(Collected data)
+ + + + + + +

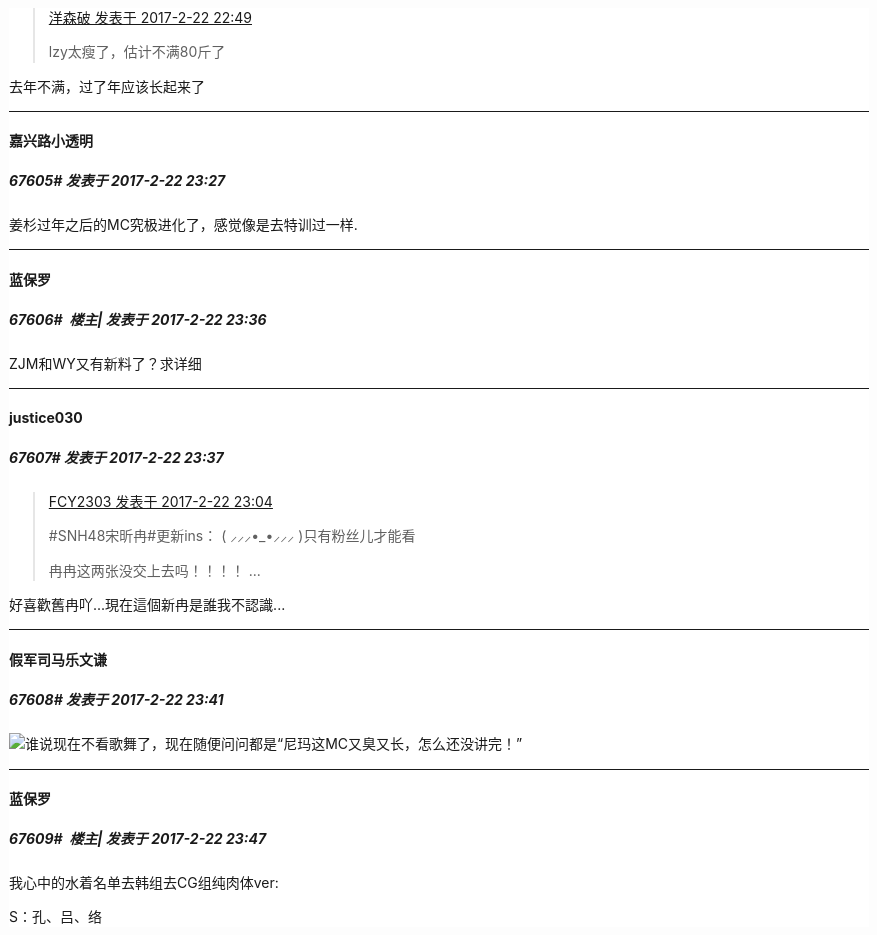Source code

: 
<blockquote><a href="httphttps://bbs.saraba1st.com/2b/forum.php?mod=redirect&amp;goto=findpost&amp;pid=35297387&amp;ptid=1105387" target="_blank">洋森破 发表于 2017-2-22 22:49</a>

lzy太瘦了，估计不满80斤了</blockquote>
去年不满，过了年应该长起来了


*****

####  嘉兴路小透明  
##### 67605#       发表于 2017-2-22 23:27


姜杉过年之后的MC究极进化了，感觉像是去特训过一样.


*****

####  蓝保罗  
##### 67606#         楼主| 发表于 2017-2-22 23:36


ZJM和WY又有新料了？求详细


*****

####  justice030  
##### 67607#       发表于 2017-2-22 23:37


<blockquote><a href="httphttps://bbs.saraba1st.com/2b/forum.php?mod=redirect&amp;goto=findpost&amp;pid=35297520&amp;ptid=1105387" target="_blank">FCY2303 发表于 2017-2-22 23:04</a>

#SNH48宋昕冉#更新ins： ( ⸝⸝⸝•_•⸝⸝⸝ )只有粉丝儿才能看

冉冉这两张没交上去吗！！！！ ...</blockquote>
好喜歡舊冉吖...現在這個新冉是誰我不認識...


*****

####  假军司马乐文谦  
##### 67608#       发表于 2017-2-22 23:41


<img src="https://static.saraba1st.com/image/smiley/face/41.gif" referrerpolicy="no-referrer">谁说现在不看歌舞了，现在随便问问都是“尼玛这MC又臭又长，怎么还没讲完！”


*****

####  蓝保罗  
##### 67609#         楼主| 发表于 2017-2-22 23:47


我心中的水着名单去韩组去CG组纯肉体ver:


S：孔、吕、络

+ + + + + + +

§ Exercise instructions
Repeat the data exactly. Pictures should not appear.

§ Task response
Source code

: 
<blockquote><a href="httphttps://bbs.saraba1st.com/2b/forum.php?mod=redirect&amp;goto=findpost&amp;pid=35297387&amp;ptid=1105387" target="_blank">洋森破 发表于 2017-2-22 22:49</a>

lzy太瘦了，估计不满80斤了</blockquote>
去年不满，过了年应该长起来了


*****

####  嘉兴路小透明  
##### 67605#       发表于 2017-2-22 23:27


姜杉过年之后的MC究极进化了，感觉像是去特训过一样.


*****

####  蓝保罗  
##### 67606#         楼主| 发表于 2017-2-22 23:36


ZJM和WY又有新料了？求详细


*****

####  justice030  
##### 67607#       发表于 2017-2-22 23:37


<blockquote><a href="httphttps://bbs.saraba1st.com/2b/forum.php?mod=redirect&amp;goto=findpost&amp;pid=35297520&amp;ptid=1105387" target="_blank">FCY2303 发表于 2017-2-22 23:04</a>

#SNH48宋昕冉#更新ins： ( ⸝⸝⸝•_•⸝⸝⸝ )只有粉丝儿才能看

冉冉这两张没交上去吗！！！！ ...</blockquote>
好喜歡舊冉吖...現在這個新冉是誰我不認識...


*****

####  假军司马乐文谦  
##### 67608#       发表于 2017-2-22 23:41


<img src="https://static.saraba1st.com/image/smiley/face/41.gif" referrerpolicy="no-referrer">谁说现在不看歌舞了，现在随便问问都是“尼玛这MC又臭又长，怎么还没讲完！”


*****

####  蓝保罗  
##### 67609#         楼主| 发表于 2017-2-22 23:47


我心中的水着名单去韩组去CG组纯肉体ver:


S：孔、吕、络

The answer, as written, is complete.